What is required:
Write out each record exactly and skip every image.

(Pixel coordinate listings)

......

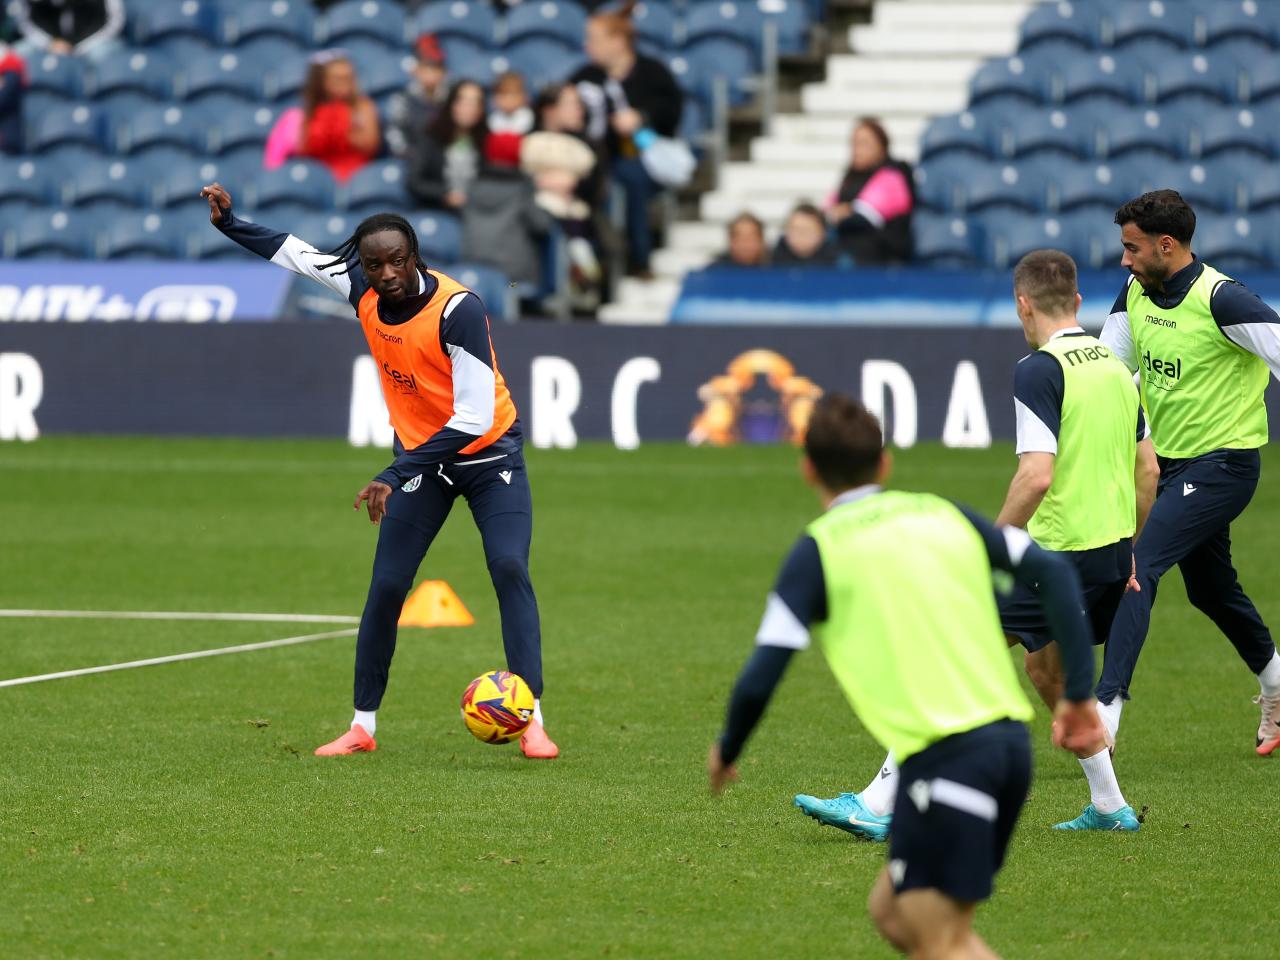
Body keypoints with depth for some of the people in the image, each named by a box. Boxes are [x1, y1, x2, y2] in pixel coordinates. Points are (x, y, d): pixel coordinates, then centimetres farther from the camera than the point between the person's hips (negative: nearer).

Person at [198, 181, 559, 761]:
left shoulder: (457, 308, -29)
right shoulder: (364, 291, -11)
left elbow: (473, 418, -32)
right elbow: (299, 255, 10)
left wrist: (397, 476, -35)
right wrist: (229, 223, 6)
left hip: (488, 453, -5)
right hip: (421, 458, 5)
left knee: (509, 568, -20)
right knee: (386, 586, -2)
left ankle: (531, 721, -20)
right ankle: (362, 726, 8)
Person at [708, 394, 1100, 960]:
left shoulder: (820, 549, -1)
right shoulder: (944, 515, 15)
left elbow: (759, 680, -5)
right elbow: (1053, 572, 7)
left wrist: (726, 752, 13)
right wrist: (1079, 692, 7)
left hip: (944, 755, -7)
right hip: (1008, 739, 7)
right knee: (893, 913, 19)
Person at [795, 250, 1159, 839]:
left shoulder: (1039, 370, -13)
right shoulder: (1115, 367, 12)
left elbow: (1037, 476, -22)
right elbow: (1148, 469, 17)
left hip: (1058, 557, -8)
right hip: (1112, 552, 8)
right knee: (1046, 668, 27)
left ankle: (879, 805, -8)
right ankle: (1109, 807, 29)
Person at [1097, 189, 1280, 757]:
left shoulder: (1221, 300, -21)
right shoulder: (1136, 293, 2)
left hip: (1222, 464, -9)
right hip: (1171, 459, 9)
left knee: (1138, 568, -20)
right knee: (1209, 588, 21)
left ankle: (1106, 710, -25)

......

Solution to this exercise:
Body keypoints with depth for some of the people in the image, each named by a box. Boxes are [x1, y1, x2, y2] in pixel coordinates. Points are (x, y, d): pixel coordinates, then centimetres farther from the camera than the point between the person's hips (negative: nearer).

Person at [198, 181, 559, 761]:
left shoulder: (457, 308, -29)
right shoulder: (364, 291, -11)
left elbow: (473, 418, -32)
right elbow: (299, 255, 10)
left wrist: (397, 476, -35)
right wrist: (229, 223, 6)
left hip: (488, 453, -5)
right hip: (421, 458, 5)
left knee: (509, 568, -20)
right knee: (386, 586, -2)
left ankle: (531, 721, -20)
right ankle: (362, 726, 8)
Person at [708, 394, 1100, 960]:
left shoulder: (820, 549, -1)
right shoulder: (944, 515, 15)
left elbow: (759, 680, -5)
right elbow: (1053, 572, 7)
left wrist: (726, 752, 13)
right wrist: (1079, 692, 7)
left hip: (944, 755, -7)
right hip: (1008, 739, 7)
right knee: (893, 913, 19)
Person at [795, 250, 1159, 839]:
left shoulder: (1039, 370, -13)
right shoulder: (1115, 367, 12)
left elbow: (1037, 476, -22)
right elbow: (1148, 469, 17)
left hip: (1058, 557, -8)
right hip: (1112, 552, 8)
right knee: (1046, 668, 27)
left ankle: (879, 805, -8)
right ankle: (1109, 807, 29)
Person at [1097, 189, 1280, 757]:
left shoulder: (1221, 300, -21)
right shoulder: (1136, 293, 2)
left hip: (1222, 464, -9)
right hip: (1171, 459, 9)
left knee: (1138, 568, -20)
right knee: (1209, 588, 21)
left ankle: (1106, 710, -25)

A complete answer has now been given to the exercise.